Tu tarea: Continúa el relato sobre la merienda en el college y las calificaciones de Robert a partir de su última frase.
==== Texto del ejercicio ====
En casa se había congregado un selecto grupo de parientes y amigos, y en el jardín el college había preparado una merienda: sándwiches de salmón ahumado, fresas con nata y champán. Robert no participó en la fiesta porque tenía otro compromiso: esa tarde remaba en el segundo bote del Corpus Christi College, en una carrera en fila en la que había que chocar contra el bote de delante para eliminarlo de la competición. Conseguí escabullirme de los invitados que aún quedaban para ir a verlo remar. La jornada, larga y llena de emociones, no había terminado aún. Lucy regresó muy acongojada porque ninguno de los dos exámenes le había ido bien, y por la noche, cuando ya se habían ido todos los invitados y yo había empezado a recoger, sonó el teléfono. Era Robert. Después de charlar un rato me dijo de sopetón que se habían hecho públicas las calificaciones de los exámenes finales y que las suyas no eran tan buenas como esperaba. Lógicamente, estaba muy disgustado, y sentí en lo más hondo su amargura y la ironía de la situación.
==== Datos para revisar ====
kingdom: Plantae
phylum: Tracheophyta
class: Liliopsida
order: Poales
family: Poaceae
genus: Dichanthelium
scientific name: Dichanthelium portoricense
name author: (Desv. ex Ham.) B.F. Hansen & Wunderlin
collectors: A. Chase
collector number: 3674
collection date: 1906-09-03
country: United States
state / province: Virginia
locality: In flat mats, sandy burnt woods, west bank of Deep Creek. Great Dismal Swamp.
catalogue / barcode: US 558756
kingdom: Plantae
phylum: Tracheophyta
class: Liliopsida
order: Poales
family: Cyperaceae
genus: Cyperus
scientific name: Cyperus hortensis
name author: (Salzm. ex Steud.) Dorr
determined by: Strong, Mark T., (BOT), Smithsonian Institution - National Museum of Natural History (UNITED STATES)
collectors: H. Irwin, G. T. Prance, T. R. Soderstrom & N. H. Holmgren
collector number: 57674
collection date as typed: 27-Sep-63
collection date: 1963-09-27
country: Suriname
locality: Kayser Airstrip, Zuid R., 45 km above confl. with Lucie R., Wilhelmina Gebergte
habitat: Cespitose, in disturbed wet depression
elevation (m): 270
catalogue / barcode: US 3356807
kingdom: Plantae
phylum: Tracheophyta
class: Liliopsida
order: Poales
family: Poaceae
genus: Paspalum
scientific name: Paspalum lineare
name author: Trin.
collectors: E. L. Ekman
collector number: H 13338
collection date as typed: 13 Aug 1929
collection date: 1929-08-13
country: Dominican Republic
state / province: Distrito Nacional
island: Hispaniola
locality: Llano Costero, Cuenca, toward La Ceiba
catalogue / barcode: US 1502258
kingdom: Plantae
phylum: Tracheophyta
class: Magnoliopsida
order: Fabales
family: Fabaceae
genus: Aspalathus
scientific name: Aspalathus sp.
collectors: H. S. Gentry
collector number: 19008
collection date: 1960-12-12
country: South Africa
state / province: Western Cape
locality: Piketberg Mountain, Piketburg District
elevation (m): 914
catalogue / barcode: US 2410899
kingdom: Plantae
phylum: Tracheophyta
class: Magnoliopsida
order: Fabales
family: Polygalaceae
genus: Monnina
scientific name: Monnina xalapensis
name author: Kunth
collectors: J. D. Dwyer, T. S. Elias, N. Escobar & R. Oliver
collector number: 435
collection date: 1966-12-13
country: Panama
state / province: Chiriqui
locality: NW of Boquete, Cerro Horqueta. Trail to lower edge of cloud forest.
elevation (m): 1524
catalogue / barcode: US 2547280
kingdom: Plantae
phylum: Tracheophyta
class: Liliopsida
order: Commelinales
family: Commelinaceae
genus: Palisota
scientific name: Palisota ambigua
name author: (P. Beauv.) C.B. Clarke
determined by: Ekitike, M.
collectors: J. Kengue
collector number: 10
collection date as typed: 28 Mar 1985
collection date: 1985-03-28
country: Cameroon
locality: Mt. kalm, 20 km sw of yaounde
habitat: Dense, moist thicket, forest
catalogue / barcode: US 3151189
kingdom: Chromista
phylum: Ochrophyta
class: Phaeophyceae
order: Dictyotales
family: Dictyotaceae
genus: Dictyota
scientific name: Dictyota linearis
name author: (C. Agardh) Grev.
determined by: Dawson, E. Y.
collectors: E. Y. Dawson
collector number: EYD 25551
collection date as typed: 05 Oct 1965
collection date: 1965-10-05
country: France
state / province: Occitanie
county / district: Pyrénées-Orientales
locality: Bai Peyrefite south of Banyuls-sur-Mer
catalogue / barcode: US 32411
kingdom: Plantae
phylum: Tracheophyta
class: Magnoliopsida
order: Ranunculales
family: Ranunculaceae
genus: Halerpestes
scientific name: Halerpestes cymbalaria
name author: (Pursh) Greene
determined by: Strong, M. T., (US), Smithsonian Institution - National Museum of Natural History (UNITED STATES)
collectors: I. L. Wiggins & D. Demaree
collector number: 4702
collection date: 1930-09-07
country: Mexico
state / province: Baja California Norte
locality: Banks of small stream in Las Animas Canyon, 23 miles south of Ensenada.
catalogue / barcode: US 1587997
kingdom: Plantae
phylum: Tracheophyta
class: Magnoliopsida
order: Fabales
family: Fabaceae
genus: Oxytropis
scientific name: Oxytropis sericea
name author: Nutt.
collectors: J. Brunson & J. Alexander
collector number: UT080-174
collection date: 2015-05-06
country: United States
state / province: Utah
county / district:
====
Resultado de la tarea:
Robert, tan leal y sumiso como de costumbre, había ayudado diligentemente a su padre en la Senate House, había desfilado con él y había buscado amigos para que lo subieran por la escalera y le permitieran salvar otros obstáculos del Corpus Christi College. Con considerada circunspección, había sido testigo de la buena suerte de su padre sin aprovecharse de ella, aunque siempre lo había eclipsado. Había aguantado toda la ceremonia en honor de su padre, toda la atención mediática, todos los halagos, ovaciones y honores, sin revelar la mortificante noticia de que sus notas finales, hechas públicas ese mismo día, eran decepcionantes. En el fondo, aquella situación se debía a que su marcado individualismo se había rebelado contra la arrolladora sombra del genio de su padre negándose en silencio a competir con él. No pude evitar sentir mucho más dolor por la consternación de mi hijo que alegría por el éxito glorioso de mi polifacético marido. Me identificaba más con Robert: yo nunca participaba de los éxitos de Stephen.